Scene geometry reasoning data
******

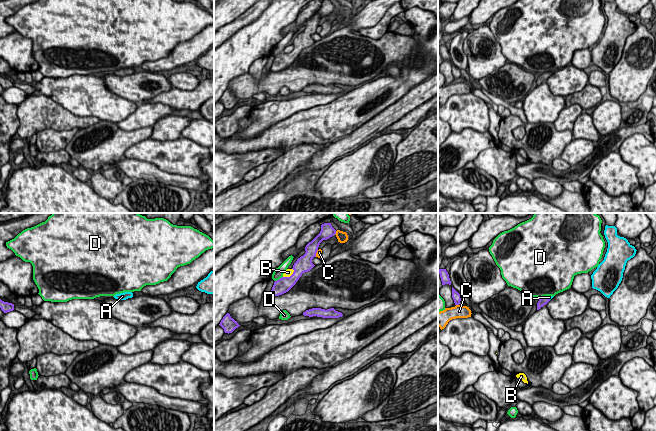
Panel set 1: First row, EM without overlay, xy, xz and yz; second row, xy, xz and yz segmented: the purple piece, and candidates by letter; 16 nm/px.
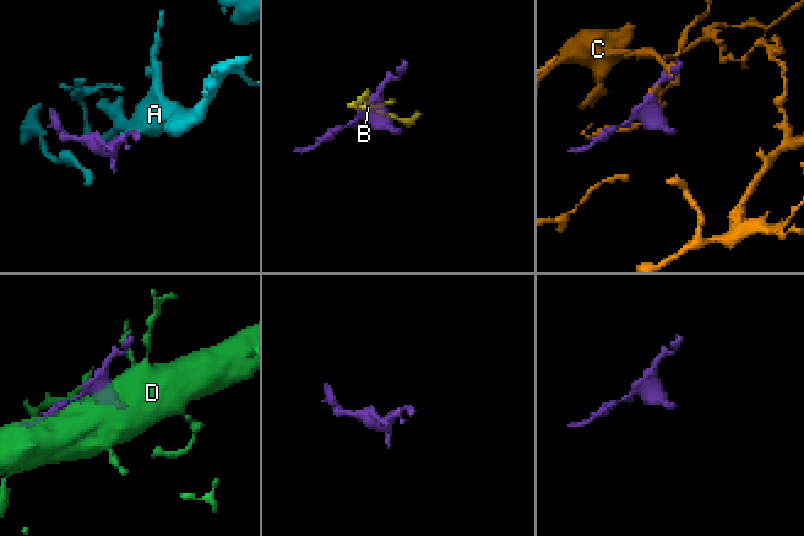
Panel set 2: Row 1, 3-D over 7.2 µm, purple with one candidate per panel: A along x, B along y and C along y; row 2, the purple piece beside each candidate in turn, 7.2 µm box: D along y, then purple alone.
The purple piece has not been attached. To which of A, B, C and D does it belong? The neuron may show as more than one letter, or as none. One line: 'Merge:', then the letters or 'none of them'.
Merge: A

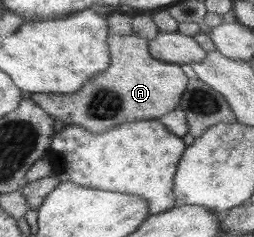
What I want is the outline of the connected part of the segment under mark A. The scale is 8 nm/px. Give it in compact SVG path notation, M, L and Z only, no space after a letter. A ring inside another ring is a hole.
M111 33L109 37L110 53L113 55L113 67L97 75L93 81L85 83L81 91L73 94L41 94L35 93L31 99L41 108L50 113L56 120L60 119L65 125L81 125L93 133L105 133L115 125L129 123L129 121L159 120L159 117L180 108L183 95L188 90L190 79L185 75L179 64L164 63L155 59L149 51L149 42L143 37L133 35L119 35Z

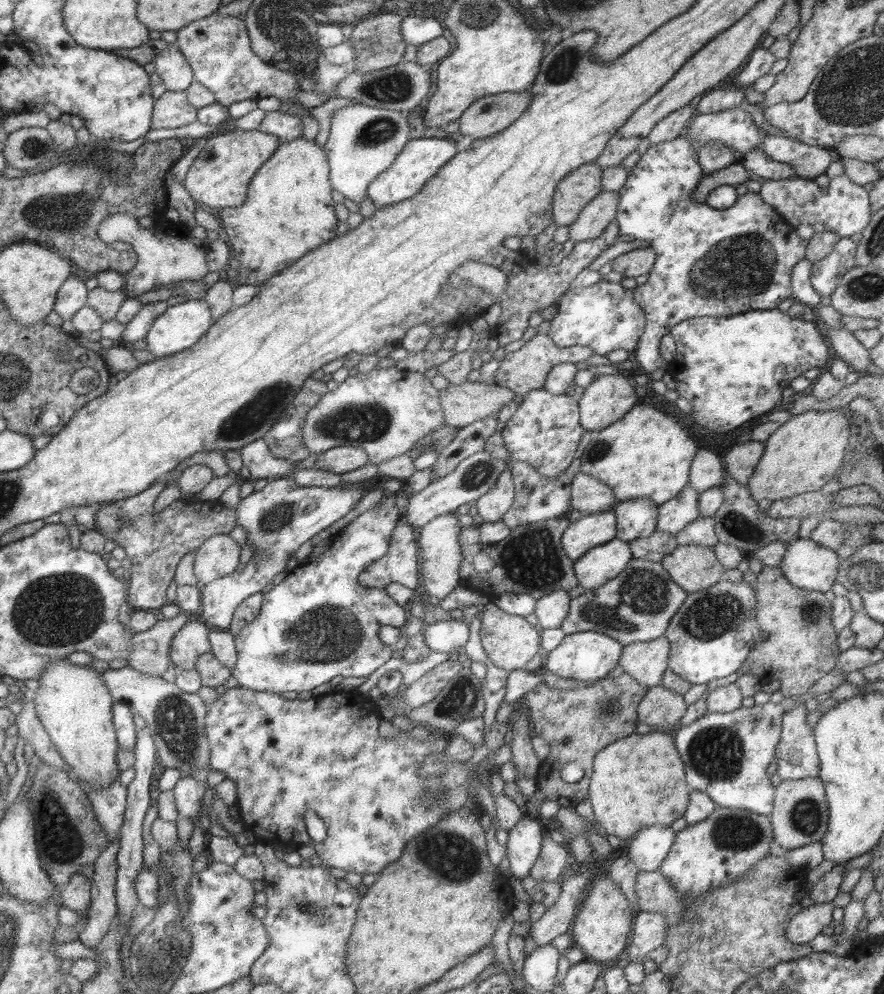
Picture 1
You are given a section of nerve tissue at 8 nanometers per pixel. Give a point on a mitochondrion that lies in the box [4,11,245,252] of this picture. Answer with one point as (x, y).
(46, 214)

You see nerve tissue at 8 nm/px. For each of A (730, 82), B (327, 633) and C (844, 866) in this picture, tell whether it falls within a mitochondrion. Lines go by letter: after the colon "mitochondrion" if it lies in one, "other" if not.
A: other
B: mitochondrion
C: other

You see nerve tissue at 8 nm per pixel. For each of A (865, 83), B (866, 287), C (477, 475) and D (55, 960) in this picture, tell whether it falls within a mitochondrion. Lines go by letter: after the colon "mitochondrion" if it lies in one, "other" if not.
A: mitochondrion
B: mitochondrion
C: mitochondrion
D: other

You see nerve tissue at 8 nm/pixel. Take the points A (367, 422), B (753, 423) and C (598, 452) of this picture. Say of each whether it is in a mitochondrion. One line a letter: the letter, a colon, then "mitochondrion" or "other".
A: mitochondrion
B: other
C: mitochondrion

******

INSTRUCTIONS FOR THE TASK:
Transcribe the data verbatim. No picture belongs in the result.

REPLY:
Panel set 1: First row, EM without overlay, xy, xz and yz; second row, xy, xz and yz segmented: the purple piece, and candidates by letter; 16 nm/px.
Panel set 2: Row 1, 3-D over 7.2 µm, purple with one candidate per panel: A along x, B along y and C along y; row 2, the purple piece beside each candidate in turn, 7.2 µm box: D along y, then purple alone.
The purple piece has not been attached. To which of A, B, C and D does it belong? The neuron may show as more than one letter, or as none. One line: 'Merge:', then the letters or 'none of them'.
Merge: A

What I want is the outline of the connected part of the segment under mark A. The scale is 8 nm/px. Give it in compact SVG path notation, M, L and Z only, no space after a letter. A ring inside another ring is a hole.
M111 33L109 37L110 53L113 55L113 67L97 75L93 81L85 83L81 91L73 94L41 94L35 93L31 99L41 108L50 113L56 120L60 119L65 125L81 125L93 133L105 133L115 125L129 123L129 121L159 120L159 117L180 108L183 95L188 90L190 79L185 75L179 64L164 63L155 59L149 51L149 42L143 37L133 35L119 35Z

Picture 1
You are given a section of nerve tissue at 8 nanometers per pixel. Give a point on a mitochondrion that lies in the box [4,11,245,252] of this picture. Answer with one point as (x, y).
(46, 214)

You see nerve tissue at 8 nm/px. For each of A (730, 82), B (327, 633) and C (844, 866) in this picture, tell whether it falls within a mitochondrion. Lines go by letter: after the colon "mitochondrion" if it lies in one, "other" if not.
A: other
B: mitochondrion
C: other

You see nerve tissue at 8 nm per pixel. For each of A (865, 83), B (866, 287), C (477, 475) and D (55, 960) in this picture, tell whether it falls within a mitochondrion. Lines go by letter: after the colon "mitochondrion" if it lies in one, "other" if not.
A: mitochondrion
B: mitochondrion
C: mitochondrion
D: other

You see nerve tissue at 8 nm/pixel. Take the points A (367, 422), B (753, 423) and C (598, 452) of this picture. Say of each whether it is in a mitochondrion. One line a letter: the letter, a colon, then "mitochondrion" or "other".
A: mitochondrion
B: other
C: mitochondrion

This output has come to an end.